• _Exercise a_: Which dollar amounts given in billions or trillions appear in the opinion piece on Clinton and Trump below? List all of them.

Clinton has a realistic and just way to pay for these programs. The middle class would get a modest tax cut, while those with annual incomes over $5 million would have a 4-percent tax increase. She has promised to close tax loopholes that allow corporations to avoid their fair share of taxes. Warren Buffett supports Clinton, saying she would help poor working Americans. The independent, bipartisan Committee for a Responsible Federal Budget says Clinton’s plan would not add significantly to the national debt.

 

Clinton also endorses serious proposals to protect the environment. And in foreign affairs, the former senator and Secretary of State is probably the most knowledgeable and experienced presidential candidate in decades. Global peace urgently requires a US president who is thoroughly familiar with geopolitics and has a judicious track record.

 

How does Trump compare? Since the only meaningful choice this fall is Clinton or Trump, my evaluation of Trump is an appropriate part of my decision.

 

Unjust and Destructive

 

Major parts of Trump’s economic agenda are both morally unjust and economically destructive. Trump proposed lowering the top income tax rate from 39.6 percent to 25 percent—an annual tax cut of $275, 000 for the richest 1 percent, including Trump. That is blatant injustice since today, more than 90 percent of all the increase in income in the total US economy goes to the richest 1 percent.

 

Trump’s economic plans would also be economically disastrous, adding $9.5 trillion to the national debt over ten years. More recent modifications would still add trillions to the national debt. The pro-business US Chamber of Commerce has predicted a recession “within the first year” of a Trump presidency.

 

Trump promised to expel the approximately 11.3 million undocumented immigrants, millions of whom have children born in this country—who are therefore US citizens. This plan would tear apart millions of families and defies the biblical command to love and care for the “sojourner” (i.e., non-citizen). Deporting 11 million people would cost $400 billion to $600 billion. And because there are not enough workers here to replace the roughly 6.8 million employed undocumented workers, the economy would decline by an estimated $1 trillion.

 

Trump grossly distorts facts and makes ridiculous promises. He said the United States is “the highest taxed nation in the world.” Economists show the United States is nearly the least-taxed (32nd out of 34th) of all industrialized nations. His repeated promise to make Mexico pay for his border wall is flatly absurd.

• _Given records_:
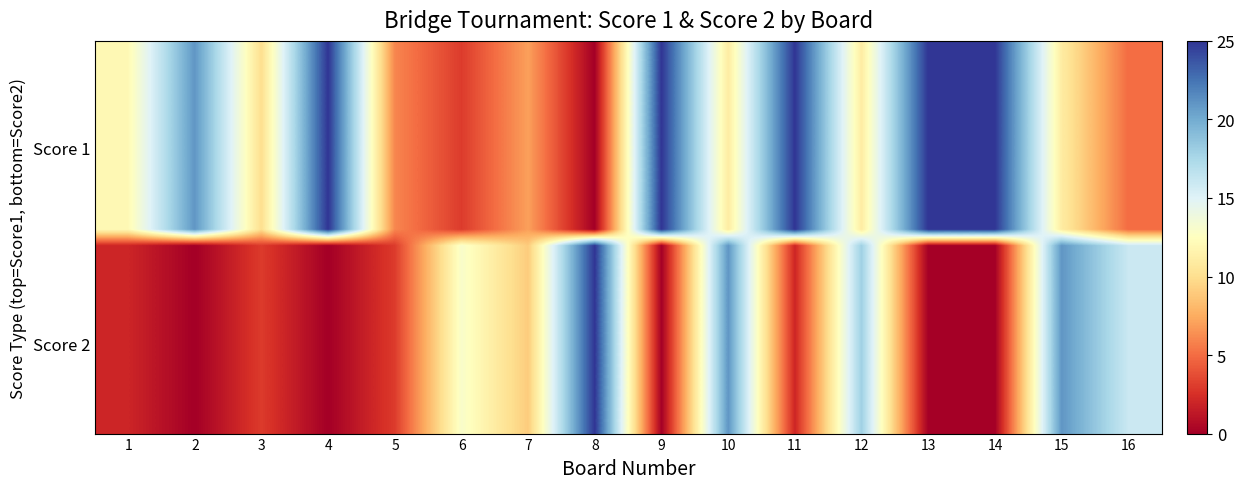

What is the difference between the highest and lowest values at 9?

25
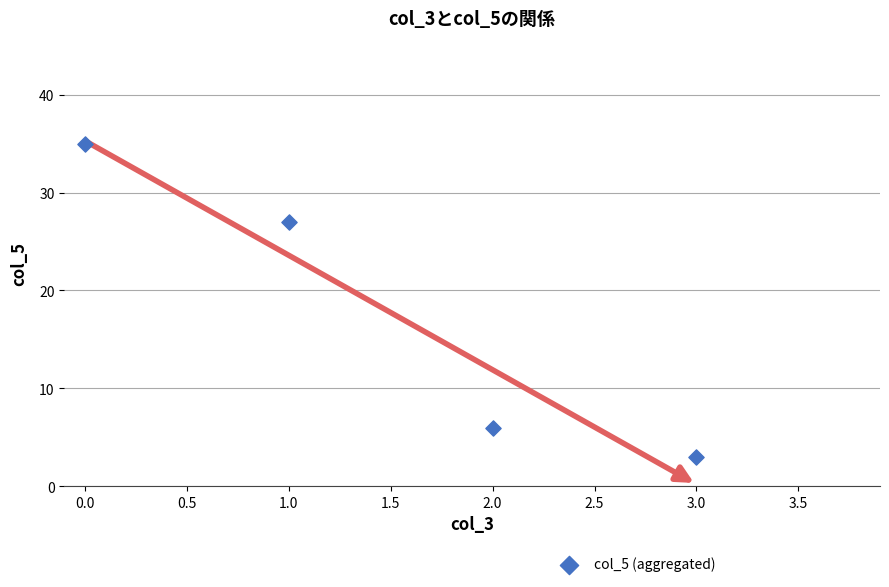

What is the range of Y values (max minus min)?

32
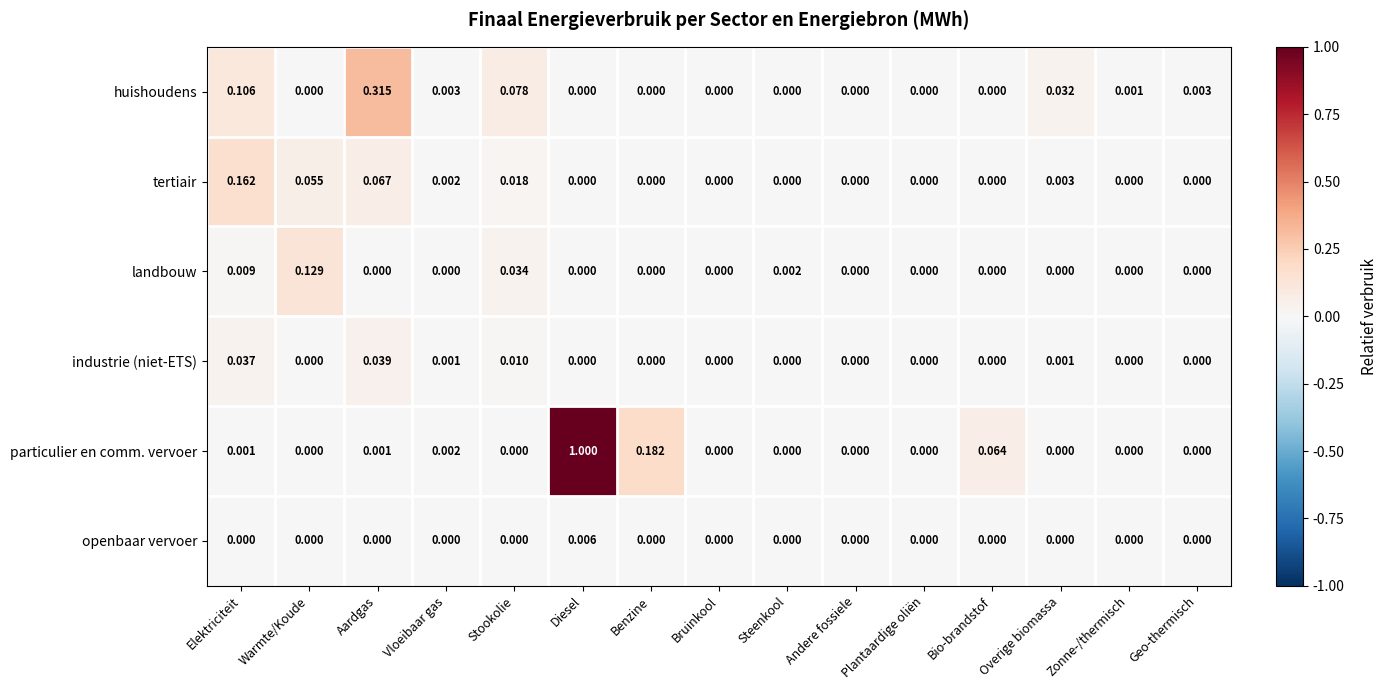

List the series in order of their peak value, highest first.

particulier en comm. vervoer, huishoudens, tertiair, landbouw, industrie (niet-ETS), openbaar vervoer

• _Exercise b_: Copy out every line of the chart records above word for word, leaving the pictures out.

• _Response a_: $9.5 trillion, $400 billion, $600 billion, $1 trillion

• _Response b_:
What is the difference between the highest and lowest values at 9?

25

What is the range of Y values (max minus min)?

32

List the series in order of their peak value, highest first.

particulier en comm. vervoer, huishoudens, tertiair, landbouw, industrie (niet-ETS), openbaar vervoer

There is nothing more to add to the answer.